### RECORDS PROVIDED
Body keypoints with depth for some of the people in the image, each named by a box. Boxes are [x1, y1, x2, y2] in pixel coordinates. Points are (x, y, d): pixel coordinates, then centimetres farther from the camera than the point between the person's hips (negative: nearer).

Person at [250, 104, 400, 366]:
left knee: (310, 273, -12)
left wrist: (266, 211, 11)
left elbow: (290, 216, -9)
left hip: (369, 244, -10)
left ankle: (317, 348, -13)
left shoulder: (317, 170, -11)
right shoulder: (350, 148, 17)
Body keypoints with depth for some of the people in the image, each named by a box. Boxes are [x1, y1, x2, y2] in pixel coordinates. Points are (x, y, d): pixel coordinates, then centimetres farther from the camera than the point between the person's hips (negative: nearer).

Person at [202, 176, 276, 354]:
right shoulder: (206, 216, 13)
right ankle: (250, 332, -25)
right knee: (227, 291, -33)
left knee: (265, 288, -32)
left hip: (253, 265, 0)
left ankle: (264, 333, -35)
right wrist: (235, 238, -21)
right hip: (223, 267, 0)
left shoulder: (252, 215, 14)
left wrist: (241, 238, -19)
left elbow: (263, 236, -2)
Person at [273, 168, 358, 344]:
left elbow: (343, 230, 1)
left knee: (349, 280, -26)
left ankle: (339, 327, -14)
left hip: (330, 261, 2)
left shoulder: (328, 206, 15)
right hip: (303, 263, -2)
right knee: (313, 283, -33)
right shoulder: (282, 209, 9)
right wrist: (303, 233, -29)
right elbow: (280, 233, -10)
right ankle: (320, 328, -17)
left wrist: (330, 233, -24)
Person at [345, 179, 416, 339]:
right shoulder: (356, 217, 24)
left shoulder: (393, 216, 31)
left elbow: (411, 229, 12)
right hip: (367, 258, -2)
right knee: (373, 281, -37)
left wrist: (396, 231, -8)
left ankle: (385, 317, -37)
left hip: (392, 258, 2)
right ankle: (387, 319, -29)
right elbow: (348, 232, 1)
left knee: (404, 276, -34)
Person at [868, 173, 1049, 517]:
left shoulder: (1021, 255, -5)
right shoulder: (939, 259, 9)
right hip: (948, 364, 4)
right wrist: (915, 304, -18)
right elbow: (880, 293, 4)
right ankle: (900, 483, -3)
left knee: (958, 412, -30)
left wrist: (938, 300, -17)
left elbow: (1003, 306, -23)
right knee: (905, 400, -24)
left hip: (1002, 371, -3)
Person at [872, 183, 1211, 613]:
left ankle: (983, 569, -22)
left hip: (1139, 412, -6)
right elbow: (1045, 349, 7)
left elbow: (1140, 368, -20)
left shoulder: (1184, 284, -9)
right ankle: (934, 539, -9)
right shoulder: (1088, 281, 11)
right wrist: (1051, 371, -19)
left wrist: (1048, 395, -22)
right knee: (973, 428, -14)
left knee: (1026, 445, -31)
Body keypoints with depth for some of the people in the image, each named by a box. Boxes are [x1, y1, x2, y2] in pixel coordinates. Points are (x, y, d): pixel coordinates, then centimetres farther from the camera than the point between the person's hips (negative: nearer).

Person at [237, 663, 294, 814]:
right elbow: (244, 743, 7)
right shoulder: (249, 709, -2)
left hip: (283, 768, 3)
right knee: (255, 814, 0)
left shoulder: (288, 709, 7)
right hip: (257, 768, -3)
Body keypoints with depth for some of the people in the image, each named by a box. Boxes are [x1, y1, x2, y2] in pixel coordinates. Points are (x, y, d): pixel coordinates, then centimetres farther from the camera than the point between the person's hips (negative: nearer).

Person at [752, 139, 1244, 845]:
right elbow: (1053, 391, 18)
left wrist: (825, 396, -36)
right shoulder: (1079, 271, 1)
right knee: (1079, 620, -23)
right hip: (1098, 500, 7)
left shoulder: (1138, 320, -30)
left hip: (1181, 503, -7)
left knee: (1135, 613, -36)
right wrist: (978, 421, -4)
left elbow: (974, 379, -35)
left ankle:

### WHAT IS NEEDED
Reproduce the data verbatim, starting with its first line and ending with the line containing "right shoulder: (350, 148, 17)", both included.

### REPLY TO THE EXERCISE
Body keypoints with depth for some of the people in the image, each named by a box. Boxes are [x1, y1, x2, y2] in pixel coordinates. Points are (x, y, d): pixel coordinates, then centimetres farther from the camera than the point between the person's hips (negative: nearer).

Person at [250, 104, 400, 366]:
left knee: (310, 273, -12)
left wrist: (266, 211, 11)
left elbow: (290, 216, -9)
left hip: (369, 244, -10)
left ankle: (317, 348, -13)
left shoulder: (317, 170, -11)
right shoulder: (350, 148, 17)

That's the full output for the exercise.